STUDY MATERIAL -
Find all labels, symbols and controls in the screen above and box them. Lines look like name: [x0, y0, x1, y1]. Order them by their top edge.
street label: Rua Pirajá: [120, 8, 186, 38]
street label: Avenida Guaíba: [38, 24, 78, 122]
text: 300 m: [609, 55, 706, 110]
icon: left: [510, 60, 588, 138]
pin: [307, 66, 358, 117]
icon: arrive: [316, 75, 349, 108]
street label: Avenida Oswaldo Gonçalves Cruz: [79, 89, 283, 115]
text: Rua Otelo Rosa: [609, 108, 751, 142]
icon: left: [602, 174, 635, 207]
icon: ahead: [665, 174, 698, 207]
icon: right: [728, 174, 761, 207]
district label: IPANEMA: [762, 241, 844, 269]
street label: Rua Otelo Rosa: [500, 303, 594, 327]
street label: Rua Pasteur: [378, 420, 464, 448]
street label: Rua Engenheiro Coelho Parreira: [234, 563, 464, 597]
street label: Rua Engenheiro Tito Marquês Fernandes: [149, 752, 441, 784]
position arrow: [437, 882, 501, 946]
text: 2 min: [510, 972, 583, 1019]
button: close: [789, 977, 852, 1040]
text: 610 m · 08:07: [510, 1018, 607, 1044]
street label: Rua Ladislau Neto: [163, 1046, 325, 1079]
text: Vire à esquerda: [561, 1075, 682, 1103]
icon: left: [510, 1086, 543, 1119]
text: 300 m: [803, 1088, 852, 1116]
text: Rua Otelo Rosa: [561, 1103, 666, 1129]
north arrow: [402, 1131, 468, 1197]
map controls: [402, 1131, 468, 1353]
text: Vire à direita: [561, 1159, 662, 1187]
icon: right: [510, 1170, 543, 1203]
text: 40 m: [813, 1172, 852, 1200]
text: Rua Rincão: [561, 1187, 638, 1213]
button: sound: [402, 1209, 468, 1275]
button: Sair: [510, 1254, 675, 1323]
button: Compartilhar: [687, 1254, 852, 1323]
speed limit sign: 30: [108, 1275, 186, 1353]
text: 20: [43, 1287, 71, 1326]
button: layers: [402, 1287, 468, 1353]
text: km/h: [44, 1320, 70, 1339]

EXERCISE BRIEF - Compute the number of lines above that contain the string "Otelo". Reply with that value only.

WRITTEN REPLY - 3